### Brano di lettura
Il regista che si siede alla cabina di regia di Batman – Il Ritorno non è più il ragazzo di belle speranze che aveva diretto il primo capitolo tre anni prima, e che aveva accusato la pressione di dover condurre in porto una delle più grandi produzioni che storia del cinema ricordasse fino a quel momento. Il successo di Batman ne aveva cementato la reputazione e l’affidabilità presso gli studios, ma è soprattutto il successivo Edward Mani di Forbice, che esprime compiutamente per la prima volta tutti gli elementi caratteristici della “poetica burtoniana”, a consolidare la percezione di Tim Burton come “autore” da parte di pubblico e critica. La consapevolezza di essere diverso, un escluso che non ha reali possibilità di inserimento nella società, una comunità di ipocriti da cui è considerato un freak: questo è il calvario vissuto da Edward, uno schema tipico delle successive opere del regista che verrà riproposto, seppur in modalità diverse, proprio a partire da Batman – il Ritorno. Che non sarebbe esagerato definire un cupo festival di freak.

Come già successo nel primo capitolo, anche stavolta la luce dei riflettori viene spostata dall’eroe del titolo ai suoi avversari, per una precisa scelta di Burton. E non potendo più contare sul Joker di Jack Nicholson, defunto al termine del primo film, la scelta si spostò su altri due villain iconici della galleria di nemici del Cavaliere Oscuro: il Pinguino e Catwoman, ovviamente rielaborati secondo il gusto del regista.
Nei fumetti il Pinguino è un gangster in frac e cappello a cilindro, cicciottello, di bassa statura e col naso pronunciato, proprietario di un nightclub, l’Iceberg Lounge, che è in realtà una copertura per le sue attività criminali. Porta sempre con se un ombrello che nasconde un gadget mortale. Tim Burton optò per un approccio meno convenzionale al personaggio.
######
### Raccolta di dati
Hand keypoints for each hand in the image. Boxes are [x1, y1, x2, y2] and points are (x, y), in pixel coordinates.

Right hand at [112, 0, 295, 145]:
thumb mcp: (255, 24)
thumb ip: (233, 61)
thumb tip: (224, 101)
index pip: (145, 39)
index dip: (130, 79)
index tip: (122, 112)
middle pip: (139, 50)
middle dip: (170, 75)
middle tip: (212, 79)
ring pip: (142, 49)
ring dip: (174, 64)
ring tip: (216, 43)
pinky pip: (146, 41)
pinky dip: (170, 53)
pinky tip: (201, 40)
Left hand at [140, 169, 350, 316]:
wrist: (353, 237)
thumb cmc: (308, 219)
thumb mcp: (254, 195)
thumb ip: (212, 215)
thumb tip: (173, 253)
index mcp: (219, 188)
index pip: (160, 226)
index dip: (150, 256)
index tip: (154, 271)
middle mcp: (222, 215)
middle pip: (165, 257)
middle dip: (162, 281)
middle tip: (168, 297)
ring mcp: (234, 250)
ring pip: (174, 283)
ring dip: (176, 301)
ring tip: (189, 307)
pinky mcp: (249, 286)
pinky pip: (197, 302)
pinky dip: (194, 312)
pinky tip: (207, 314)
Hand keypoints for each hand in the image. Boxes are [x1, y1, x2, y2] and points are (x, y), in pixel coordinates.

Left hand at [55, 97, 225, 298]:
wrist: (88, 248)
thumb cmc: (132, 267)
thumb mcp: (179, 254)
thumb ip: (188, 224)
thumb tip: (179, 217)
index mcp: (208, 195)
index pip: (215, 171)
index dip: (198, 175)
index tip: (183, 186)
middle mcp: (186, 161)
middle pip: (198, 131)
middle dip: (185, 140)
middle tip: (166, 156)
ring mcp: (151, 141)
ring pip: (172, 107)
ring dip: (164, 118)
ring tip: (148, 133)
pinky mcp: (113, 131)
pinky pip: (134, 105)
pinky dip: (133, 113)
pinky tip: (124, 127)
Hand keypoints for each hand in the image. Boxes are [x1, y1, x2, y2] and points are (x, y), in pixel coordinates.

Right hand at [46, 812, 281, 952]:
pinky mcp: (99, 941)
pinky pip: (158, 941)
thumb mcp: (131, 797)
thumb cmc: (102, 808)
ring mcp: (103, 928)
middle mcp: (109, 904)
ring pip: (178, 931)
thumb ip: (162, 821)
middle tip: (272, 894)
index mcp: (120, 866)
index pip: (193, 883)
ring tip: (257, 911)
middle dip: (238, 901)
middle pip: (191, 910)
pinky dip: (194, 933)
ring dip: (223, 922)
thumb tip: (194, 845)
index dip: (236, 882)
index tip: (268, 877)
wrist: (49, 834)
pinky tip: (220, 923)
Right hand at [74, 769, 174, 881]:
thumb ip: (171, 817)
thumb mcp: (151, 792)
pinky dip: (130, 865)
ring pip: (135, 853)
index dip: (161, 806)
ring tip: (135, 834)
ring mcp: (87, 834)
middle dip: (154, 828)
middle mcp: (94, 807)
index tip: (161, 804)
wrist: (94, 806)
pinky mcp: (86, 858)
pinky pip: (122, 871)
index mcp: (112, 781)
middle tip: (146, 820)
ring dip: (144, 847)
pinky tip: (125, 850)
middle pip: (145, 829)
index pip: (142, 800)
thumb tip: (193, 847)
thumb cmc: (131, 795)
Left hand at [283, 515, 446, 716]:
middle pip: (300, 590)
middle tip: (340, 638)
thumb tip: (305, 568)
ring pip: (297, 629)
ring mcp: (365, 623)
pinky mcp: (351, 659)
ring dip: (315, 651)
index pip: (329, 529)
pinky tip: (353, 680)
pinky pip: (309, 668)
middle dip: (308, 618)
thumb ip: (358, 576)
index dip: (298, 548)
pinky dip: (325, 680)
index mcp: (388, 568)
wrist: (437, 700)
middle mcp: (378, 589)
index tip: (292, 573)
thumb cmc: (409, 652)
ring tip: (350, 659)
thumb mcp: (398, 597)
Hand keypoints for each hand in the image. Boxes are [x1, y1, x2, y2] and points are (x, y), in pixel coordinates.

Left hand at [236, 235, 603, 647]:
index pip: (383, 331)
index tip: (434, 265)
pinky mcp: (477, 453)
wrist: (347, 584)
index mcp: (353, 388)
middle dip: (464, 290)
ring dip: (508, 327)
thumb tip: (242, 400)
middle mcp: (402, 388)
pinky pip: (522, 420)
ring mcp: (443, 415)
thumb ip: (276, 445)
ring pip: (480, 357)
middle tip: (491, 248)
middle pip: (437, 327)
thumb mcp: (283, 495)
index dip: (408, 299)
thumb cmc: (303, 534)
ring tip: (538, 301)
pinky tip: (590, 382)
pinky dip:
######
Consegna:
Stabilisci se le affermazioni (a), (b) e (c) concordano con il brano su Batman – Il Ritorno, rispondendo sì o no per ciascuna e citando alla lettera le parole del brano che lo decidono.
(a) Fu soprattutto Edward Mani di Forbice a consolidare la percezione di Tim Burton come autore.
(b) Nel secondo film Burton poté contare di nuovo sul Joker di Jack Nicholson.
(c) Nei fumetti il nightclub del Pinguino si chiama Iceberg Lounge.
Il materiale non serve per svolgere il lavoro.

Risposta:
(a) Sì: "è soprattutto il successivo Edward Mani di Forbice, che esprime compiutamente per la prima volta tutti gli elementi caratteristici della “poetica burtoniana”, a consolidare la percezione di Tim Burton come “autore” da parte di pubblico e critica"
(b) No: "non potendo più contare sul Joker di Jack Nicholson, defunto al termine del primo film"
(c) Sì: "proprietario di un nightclub, l’Iceberg Lounge"